(What needs to be done) From the data below, pull out each line that contains the word "series".

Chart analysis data
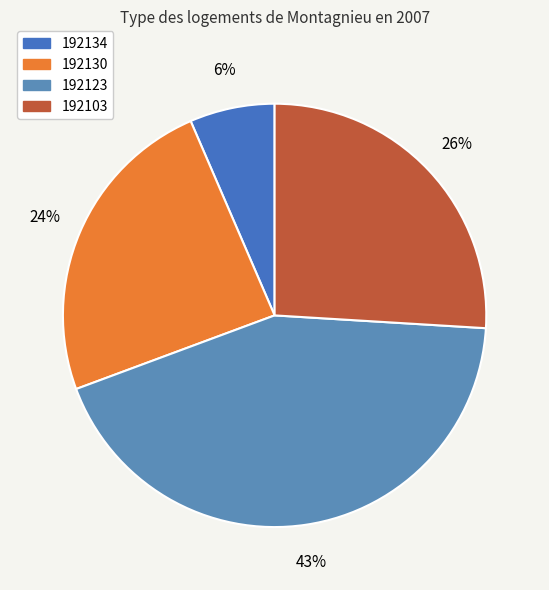

Which slice is the largest?

192123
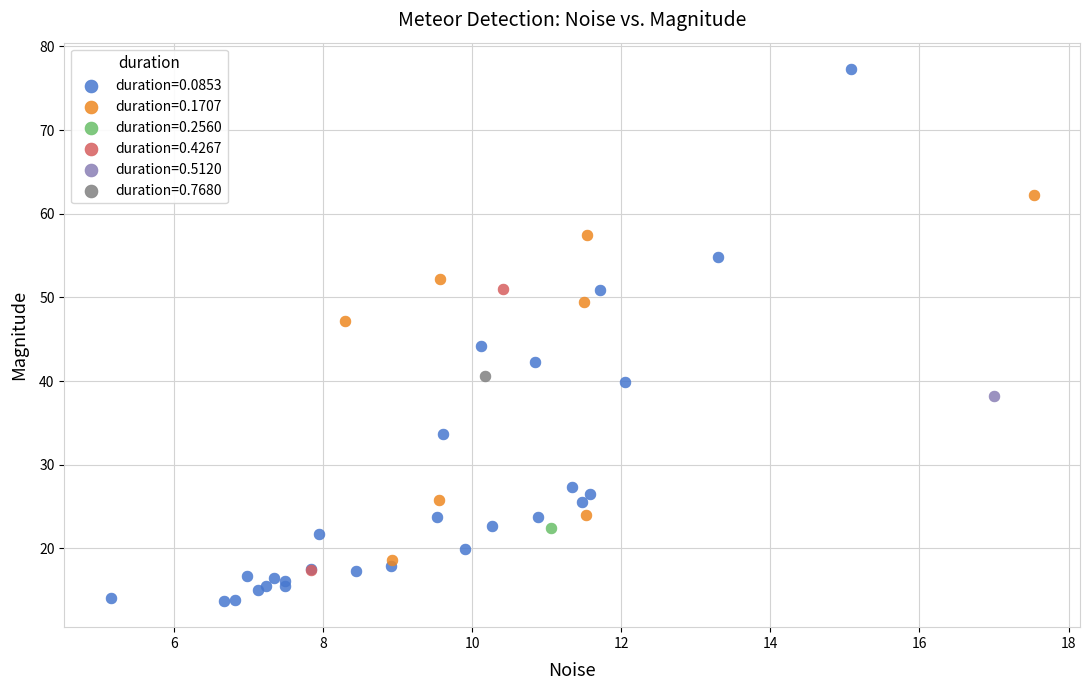

What are all the series names shown in the legend?

duration=0.0853, duration=0.1707, duration=0.2560, duration=0.4267, duration=0.5120, duration=0.7680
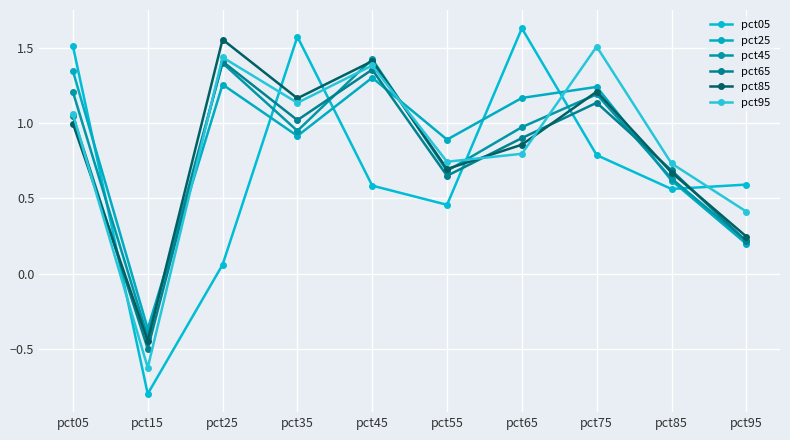

How many interior local peaks does the pct25 series have?

3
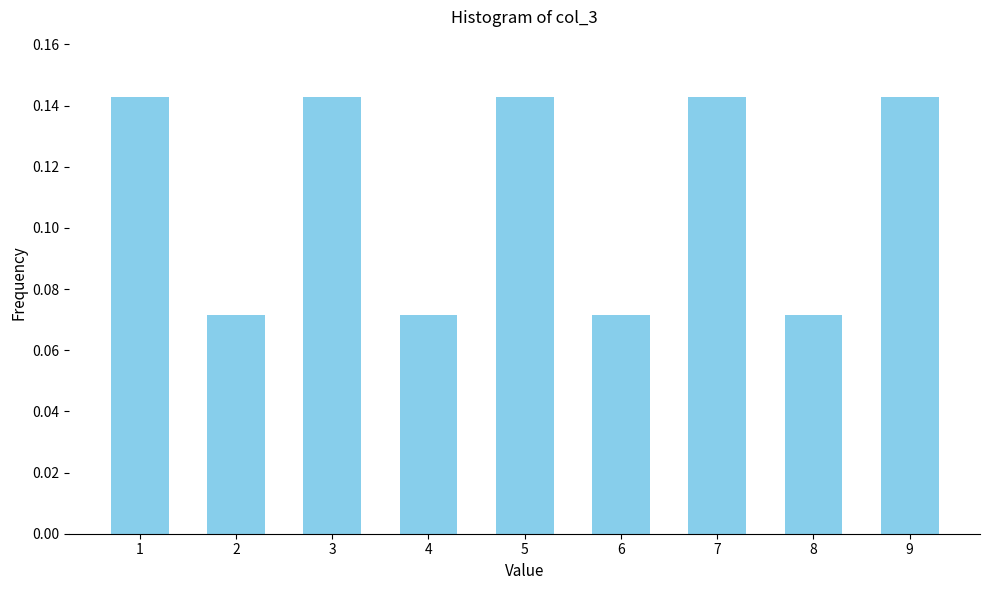

What is the change in value from 4 to 9?

+0.1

(Answer to this exercise)
What are all the series names shown in the legend?
How many interior local peaks does the pct25 series have?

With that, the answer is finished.